8月末、片道500キロ先での仕事を終え、車を7時間運転して帰宅した夜。

早く眠りたい、泥のように。「泥のように眠る」という言い回し、スラムダンクのシュート2万本合宿のシーンで初めて知ったな。逆にそれ以外で見たことないかも。とか考えながらアパートの共同玄関を開けたら、扉から中に1mくらい入ったところで、大きなバッタがじっとうずくまっていた。うずくまっていたと思う。バッタと聞いて想像する基本姿勢でじっと止まっているだけなのだけど、私が近付くとわずかに触覚が痙攣するのに、逃げるような素振りは見せないから。

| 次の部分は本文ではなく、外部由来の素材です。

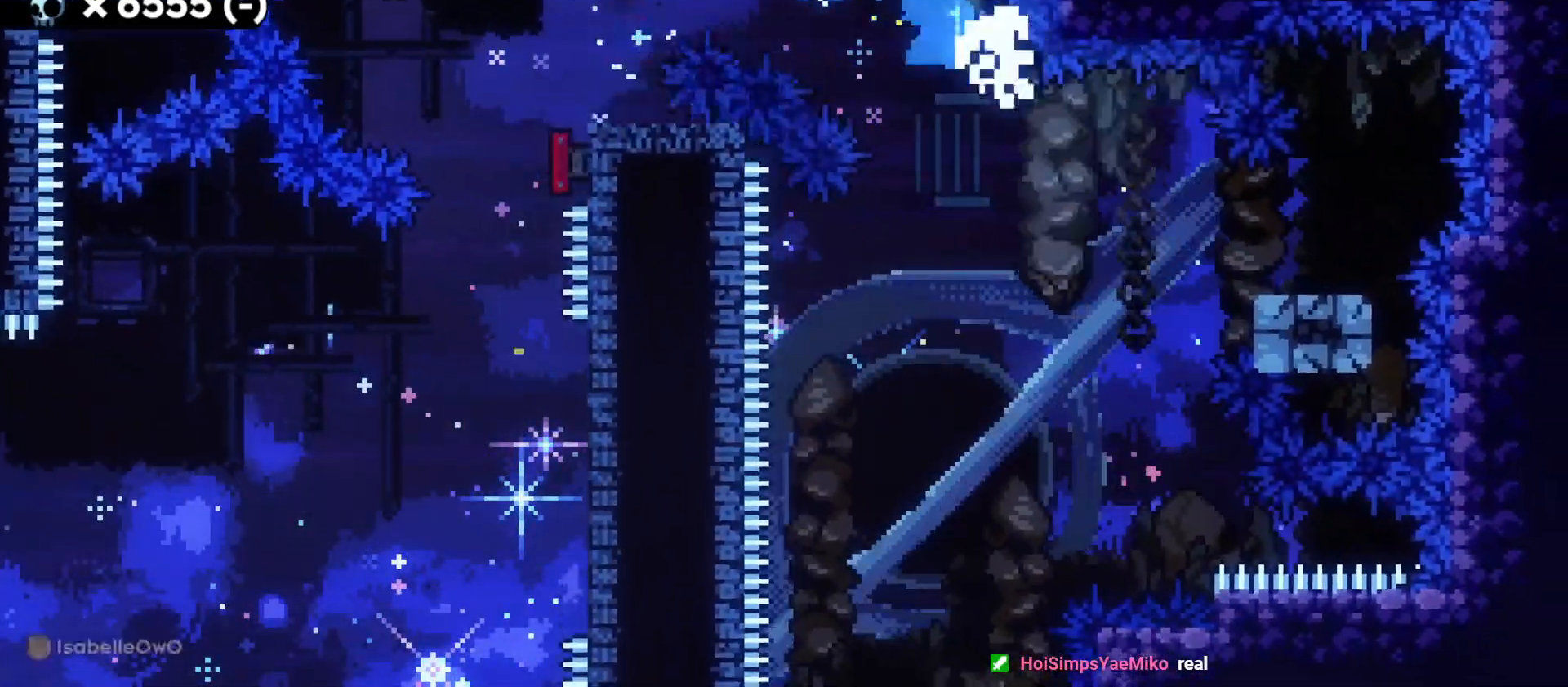
{"keys": [], "events": [[100, "a", "down"], [133, "d", "up"], [166, "dash", "up"], [266, "a", "up"], [316, "s", "up"]]}
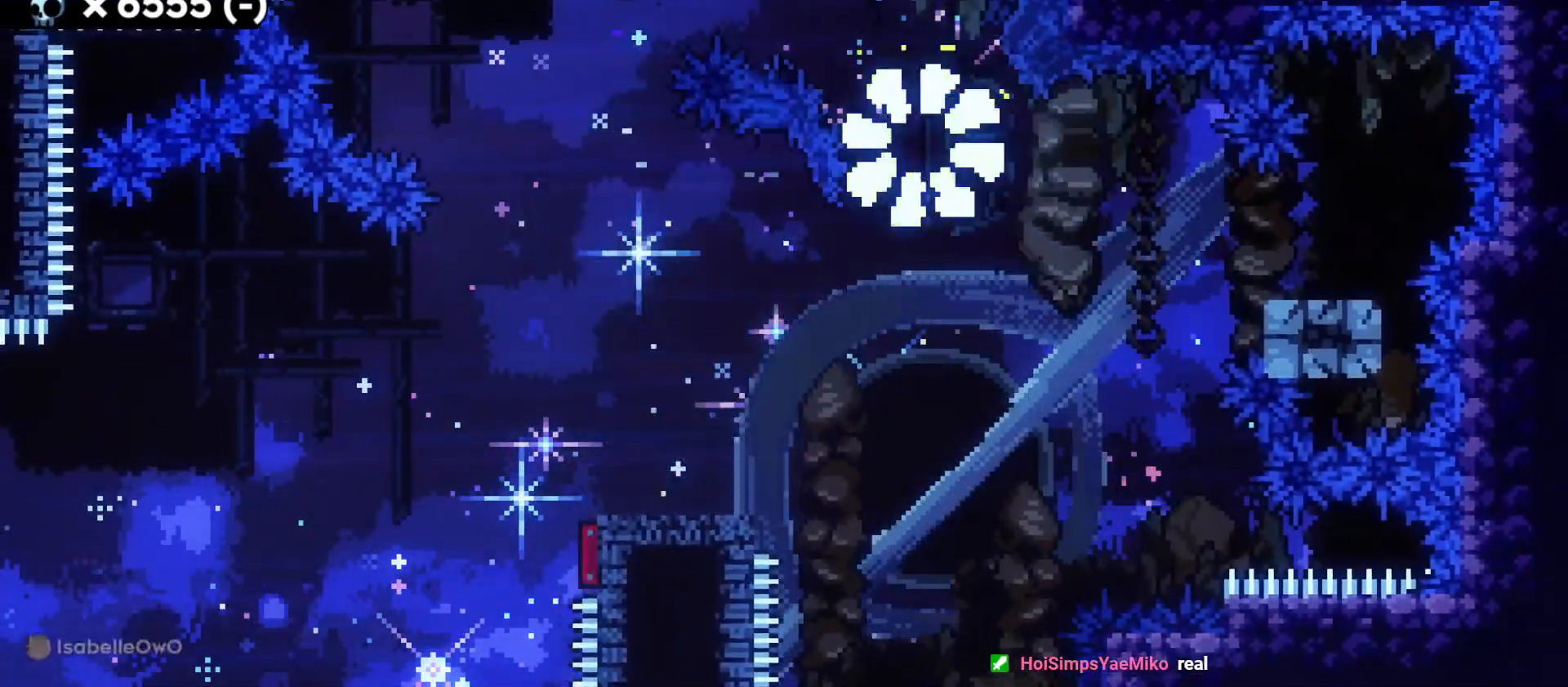
{"keys": [], "events": []}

あー、弱ってるんだな。と思って、一応外への扉は数センチだけ開けて部屋へ帰った。


次の日出勤するのに1階へ降りたら、バッタが横向きで転がっているのが見えた。死んじゃったか〜、と考えながらヒョンと跨いで出勤。遅刻しそうだったので。
夜、帰宅。故バッタはまだ転がっている。バッタがいるのは階段の段差のすみっこ、スマホ見ながら歩いてても踏まないような絶妙な位置だった。

共同玄関の扉を開け、歩みを止めずにバッタを跨ぎ階段を上る。この間1秒だけ、あのバッタ、やっぱむちゃデカいな、とバッタのことを考えた。でも自分の部屋の鍵を開ける頃にはもう忘れてた。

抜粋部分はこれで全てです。